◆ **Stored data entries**

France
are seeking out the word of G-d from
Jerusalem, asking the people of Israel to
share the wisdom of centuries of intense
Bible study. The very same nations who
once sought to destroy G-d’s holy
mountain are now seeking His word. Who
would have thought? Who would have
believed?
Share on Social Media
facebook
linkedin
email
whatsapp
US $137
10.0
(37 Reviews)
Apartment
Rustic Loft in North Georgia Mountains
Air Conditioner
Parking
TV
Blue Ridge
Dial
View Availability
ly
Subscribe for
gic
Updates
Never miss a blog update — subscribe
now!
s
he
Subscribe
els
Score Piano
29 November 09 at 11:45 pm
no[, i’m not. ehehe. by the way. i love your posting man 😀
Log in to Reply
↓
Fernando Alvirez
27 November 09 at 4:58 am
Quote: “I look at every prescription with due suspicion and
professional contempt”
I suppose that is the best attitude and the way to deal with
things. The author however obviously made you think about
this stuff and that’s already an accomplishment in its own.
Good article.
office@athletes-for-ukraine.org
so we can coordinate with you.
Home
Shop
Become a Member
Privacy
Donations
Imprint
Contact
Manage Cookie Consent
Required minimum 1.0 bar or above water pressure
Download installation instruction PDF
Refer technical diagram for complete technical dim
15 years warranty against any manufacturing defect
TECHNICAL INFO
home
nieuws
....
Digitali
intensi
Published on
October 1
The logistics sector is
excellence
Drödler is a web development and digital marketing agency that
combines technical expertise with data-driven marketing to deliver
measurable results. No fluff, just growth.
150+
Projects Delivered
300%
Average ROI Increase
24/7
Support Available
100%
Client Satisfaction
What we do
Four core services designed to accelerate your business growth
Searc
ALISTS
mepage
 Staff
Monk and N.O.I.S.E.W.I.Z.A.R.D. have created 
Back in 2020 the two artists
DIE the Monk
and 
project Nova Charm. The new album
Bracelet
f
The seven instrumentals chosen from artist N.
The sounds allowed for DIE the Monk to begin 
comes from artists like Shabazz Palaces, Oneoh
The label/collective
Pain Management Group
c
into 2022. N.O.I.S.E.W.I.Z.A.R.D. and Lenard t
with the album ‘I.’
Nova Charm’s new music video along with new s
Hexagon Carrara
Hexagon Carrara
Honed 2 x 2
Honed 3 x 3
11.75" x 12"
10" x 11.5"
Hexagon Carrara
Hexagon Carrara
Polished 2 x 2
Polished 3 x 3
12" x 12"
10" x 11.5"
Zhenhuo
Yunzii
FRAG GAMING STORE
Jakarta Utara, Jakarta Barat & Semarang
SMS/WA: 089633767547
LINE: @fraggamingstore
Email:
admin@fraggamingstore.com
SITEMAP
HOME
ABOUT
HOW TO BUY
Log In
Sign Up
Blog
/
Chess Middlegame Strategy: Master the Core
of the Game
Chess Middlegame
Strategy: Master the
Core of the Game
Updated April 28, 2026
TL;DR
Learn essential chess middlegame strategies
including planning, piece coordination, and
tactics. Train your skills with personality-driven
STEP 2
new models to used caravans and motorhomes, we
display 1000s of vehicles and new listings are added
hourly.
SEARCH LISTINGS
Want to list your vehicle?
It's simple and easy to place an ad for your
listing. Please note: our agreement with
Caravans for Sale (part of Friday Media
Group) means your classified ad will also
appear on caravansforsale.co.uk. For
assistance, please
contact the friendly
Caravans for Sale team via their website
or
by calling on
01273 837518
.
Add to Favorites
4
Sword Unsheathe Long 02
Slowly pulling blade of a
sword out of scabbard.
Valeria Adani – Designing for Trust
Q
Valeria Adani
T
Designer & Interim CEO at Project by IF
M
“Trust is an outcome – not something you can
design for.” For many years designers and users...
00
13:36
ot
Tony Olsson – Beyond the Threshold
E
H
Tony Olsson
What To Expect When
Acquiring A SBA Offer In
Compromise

◆ **What this task involves**
The lines holding the word "Tony" are the answer. Find them in the entries and copy them.

◆ **Exercise result**
Tony Olsson – Beyond the Threshold
Tony Olsson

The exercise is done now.